Lançon parle des livres qui l’accompagnent :  les lettres de Kafka à Milena (« S’allonger dans un jardin et tirer de la maladie, surtout si elle n’en est pas une, le plus de douceurs possible« ) , La Montagne magique de Thomas Mann, de la poésie, La recherche de Proust. Il pense à Pascal (Blaise).
J’avais un tome ou deux de Balzac en Pléiade, c’est tout ce dont je me souviens. La recherche aurait été bien aussi.
Quand il parle de son retour chez lui, je me suis aperçue que je n’ai aucun souvenir du retour chez moi, ni d’ailleurs du transfert entre Garches et Fernand-Widal. Je vivais seule, en plein dans un divorce très compliqué, très difficile et j’étais surtout préoccupée de retrouver mon fils de deux ans que j’avais dû laisser deux mois et qui était trop petit pour que cette absence dure.

Il y a quelque chose de stoïque chez cet homme, quelque chose dont il ne devait même pas savoir qu’il avait ça en lui avant cet attentat. La maladie révèle l’être humain dans ses dimensions les plus profondes, les plus inattendues, y compris pour soi-même.
« Je pleure sur ma vie perdue, je pleure sur ma vie future, je pleure sur ma vie obscure, mais  vous ne me verrez pas pleurer ».

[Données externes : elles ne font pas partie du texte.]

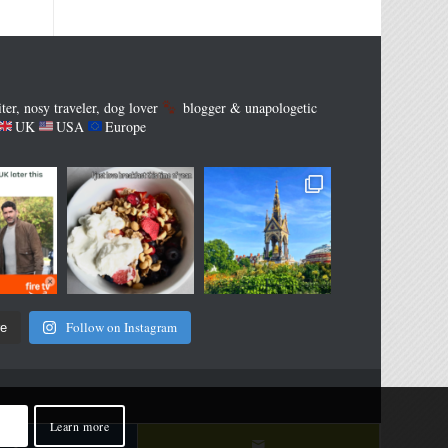
iter, nosy traveler, dog lover
blogger & unapologetic
UK
USA
Europe
Follow on Instagram
re
Learn more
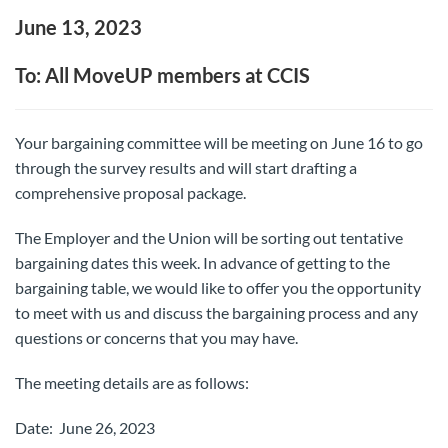
June 13, 2023
To: All MoveUP members at CCIS
Your bargaining committee will be meeting on June 16 to go
through the survey results and will start drafting a
comprehensive proposal package.
The Employer and the Union will be sorting out tentative
bargaining dates this week. In advance of getting to the
bargaining table, we would like to offer you the opportunity
to meet with us and discuss the bargaining process and any
questions or concerns that you may have.
The meeting details are as follows:
Date: June 26, 2023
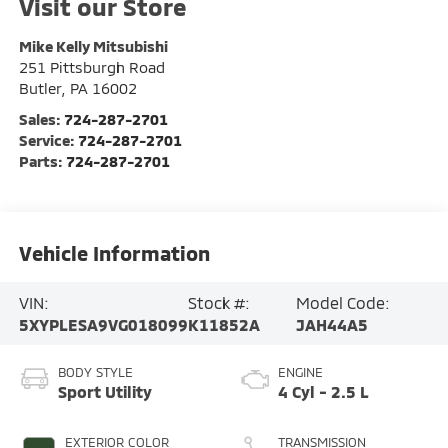
Visit our Store
Mike Kelly Mitsubishi
251 Pittsburgh Road
Butler
,
PA
16002
Sales:
724-287-2701
Service:
724-287-2701
Parts:
724-287-2701
Vehicle Information
VIN:
Stock #:
Model Code:
5XYPLESA9VG018099
K11852A
JAH44A5
BODY STYLE
ENGINE
Sport Utility
4 Cyl - 2.5 L
EXTERIOR COLOR
TRANSMISSION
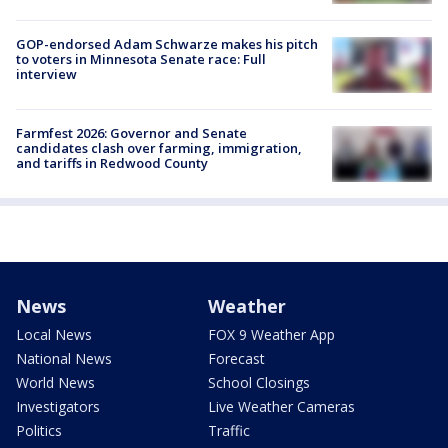
GOP-endorsed Adam Schwarze makes his pitch
to voters in Minnesota Senate race: Full
interview
Farmfest 2026: Governor and Senate
candidates clash over farming, immigration,
and tariffs in Redwood County
News
Weather
Local News
FOX 9 Weather App
National News
Forecast
World News
School Closings
Investigators
Live Weather Cameras
Politics
Traffic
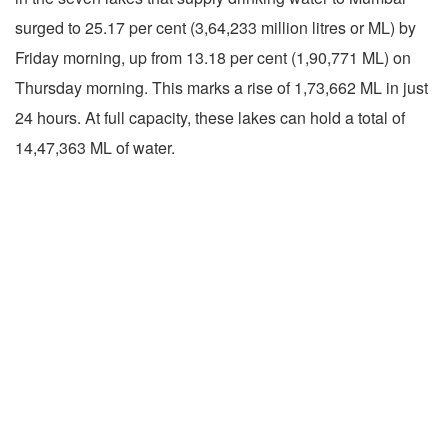
surged to 25.17 per cent (3,64,233 million litres or ML) by
Friday morning, up from 13.18 per cent (1,90,771 ML) on
Thursday morning. This marks a rise of 1,73,662 ML in just
24 hours. At full capacity, these lakes can hold a total of
14,47,363 ML of water.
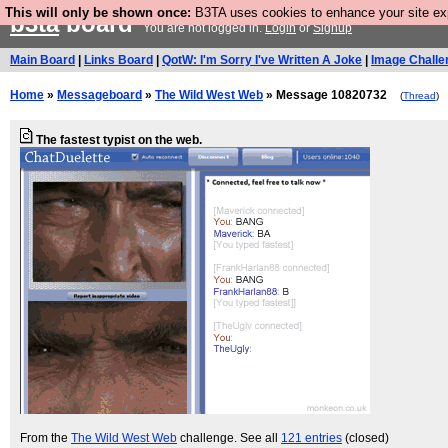
This will only be shown once:
B3TA uses cookies to enhance your site expe
b3ta
board
You are not logged in.
Login
or
Signup
Main Board
|
Links Board
|
QotW: I'm Sorry I've Written A Joke
|
Image Challe
Home
»
Messageboard
»
The Wild West Web
» Message 10820732
(
Thread
)
The fastest typist on the web.
From the
The Wild West Web
challenge. See all
121 entries
(closed)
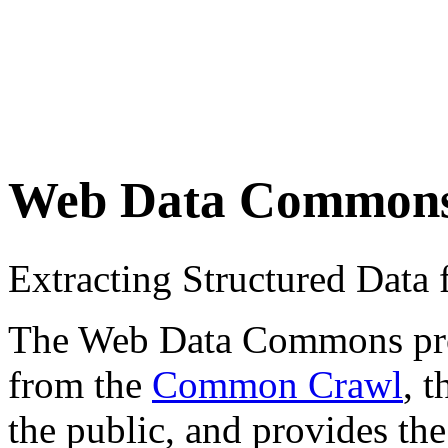
Web Data Common
Extracting Structured Dat
The Web Data Commons proje
from the
Common Crawl
, 
the public, and provides the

Le lambeau devrait être un livre de chevet pour toute personne hospitalisée.
Il enseigne, à la manière d’un maître zen (sans fioritures, sans concessions, sans beaucoup d’illusions mais sans lâcher prise non plus), comment vivre sa vie d’hôpital.

On est loin, très loin, des pleurnicheries de Carrère et des vantardises de Debré.

Ce livre a eu le Prix Femina et le prix spécial Renaudot en 2018.